Vluchtelingen
In Goes wonen honderd jonge vluchtelingen. Officieel heten zij Alleenstaande Minderjarige Vreemdelingen (AMV’ers). Dit zijn kinderen en jongeren tot achttien jaar, die zonder ouders naar Nederland zijn gevlucht. Of die geen ouders meer hebben.
Het zijn allemaal jongens. Zij zijn vaak door hun familie vooruitgestuurd om een veilige plek te zoeken. Het komt vrijwel nooit voor dat meisjes alleen op de vlucht gaan. Twintig van de jongens in Goes weten al dat zij in Nederland mogen blijven wonen, zij worden statushouders genoemd. Ze wonen op het terrein van Emergis. Het Centraal Orgaan opvang asielzoekers (COA) vangt de andere tachtig jongens op in het voormalige Hotel Van der Valk. Zij weten nog niet of ze hier mogen blijven. Zij zijn asielzoeker. Wie zijn deze jonge vluchtelingen? Waar komen ze vandaan en waarom zijn ze gevlucht? In deze GOES stellen drie jonge asielzoekers zich voor.

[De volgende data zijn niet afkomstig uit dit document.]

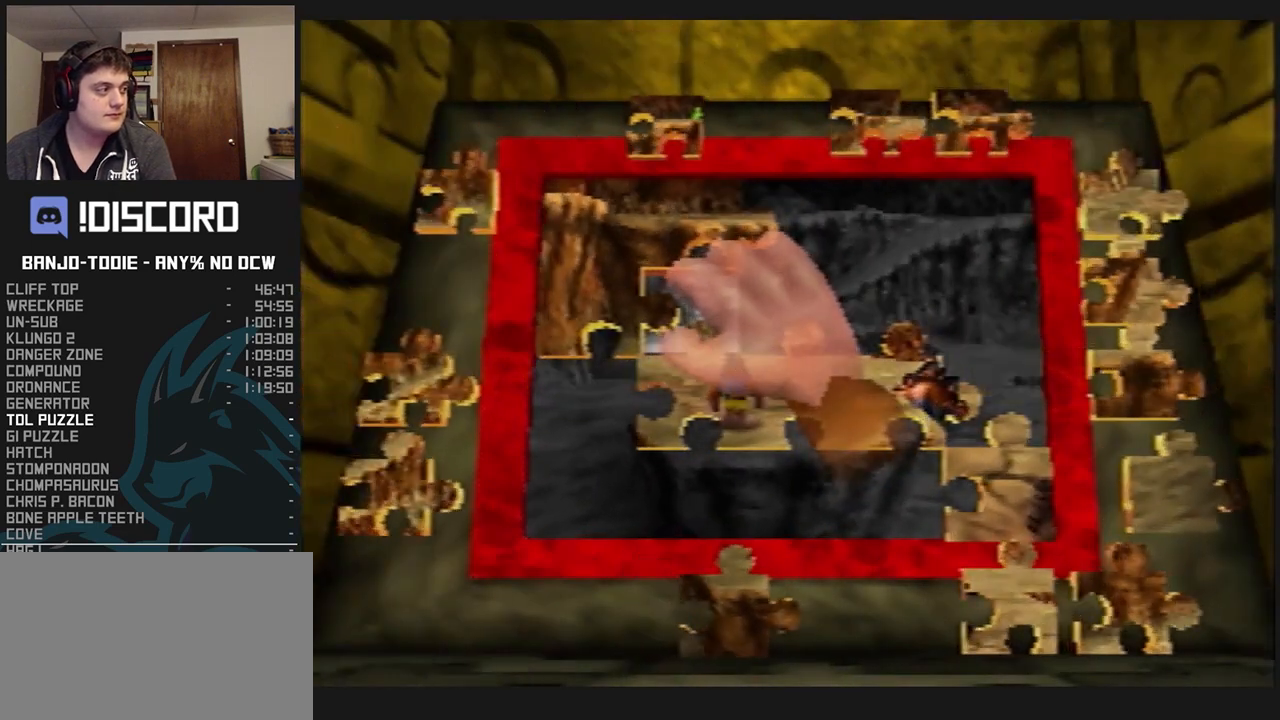
{"buttons": ["L1"], "left_stick": "down", "events": []}
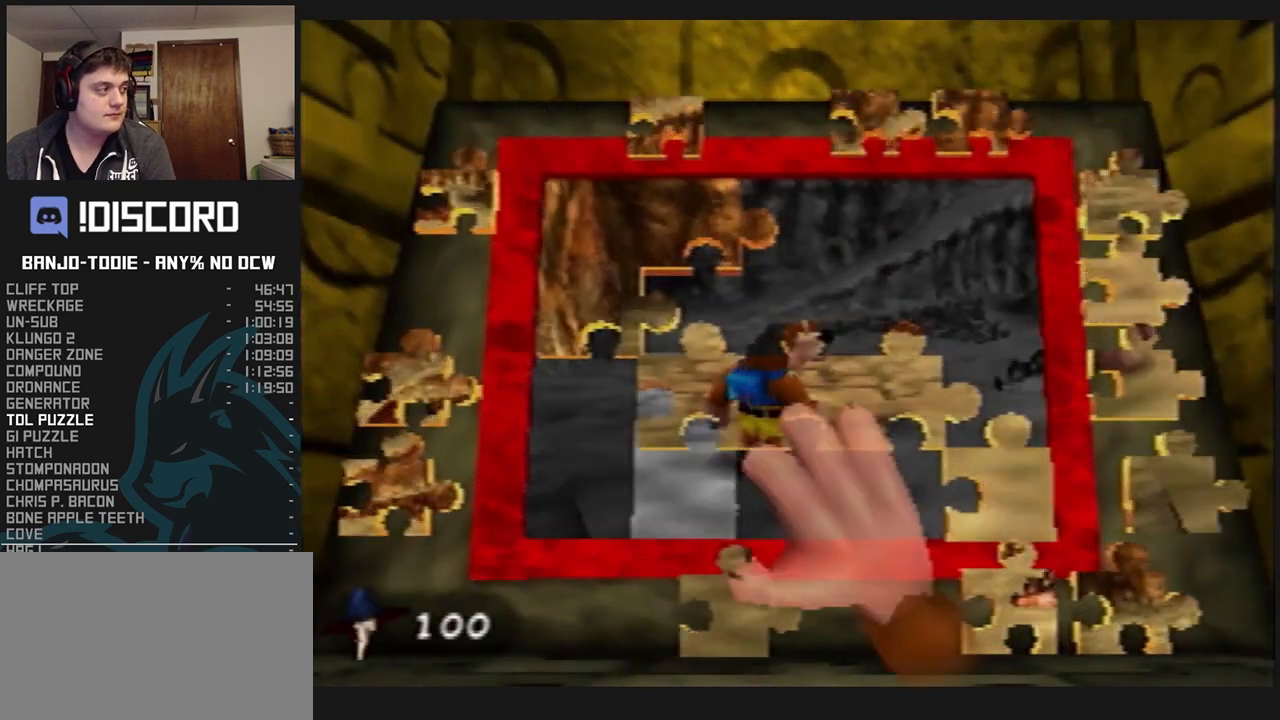
{"buttons": ["A", "L1"], "left_stick": "center", "events": [[133, "A", "down"], [167, "left_stick", "up"], [233, "A", "up"], [500, "A", "down"], [500, "left_stick", "center"]]}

Mansour (17) komt uit Syrië
Zes maanden geleden kwam Mansour naar Nederland. Samen met zijn drie zussen en twee broers ontvluchtte hij de oorlog in Syrië. Zij belandden in een overvol vluchtelingenkamp in Turkije. Het lukte Mansour om na vier jaar door te reizen, Europa in. ‘Ik ben naar Nederland gevlucht, omdat hier familie van mij is. Zij wonen in Den Haag. Zij vinden Nederland een fijn land om in te wonen.’ Als hij straks achttien is, moet hij uit de Goese opvang voor jonge vluchtelingen. Het COA probeert een plek voor hem te vinden in of bij Den Haag, dicht bij zijn familie. Zo mist hij zijn broers en zussen wat minder. Hij zat in Turkije op school, maar heeft daar de middelbare school niet kunnen afmaken. ‘Ik hoop dat hier te doen. Ik wil graag naar de universiteit. Mijn droom is om architect te worden.’
John (17) komt uit Soedan
John heeft zijn hele familie - ouders, zussen en broers - achter moeten laten in Soedan. Hij vluchtte weg voor de oorlog, op zoek naar een veilige plek. Hij lukt hem niet om contact te krijgen met zijn familie. Al een tijdje niet. Door de chaos in Soedan is daar geen internet meer. Hij is erg ongerust. Heimwee staat in zijn ogen. In Goes is het goed. Maar in Rotterdam en Amsterdam zijn een paar jongens die hij kent uit Soedan. ‘Ze zijn als broers voor mij. Zij spreken mijn taal. Ik wil graag bij hen zijn.’ John zit niet bij de pakken neer. Hij wil studeren. ‘Ik wil graag een baan in de techniek. En het COA helpt mij nu. Ik zou later ook het COA wel willen helpen. Als tolk bijvoorbeeld.’ John voetbalt al in ’s Heer Arendskerke. ‘En al zeg ik het zelf, ik kan best goed voetballen!’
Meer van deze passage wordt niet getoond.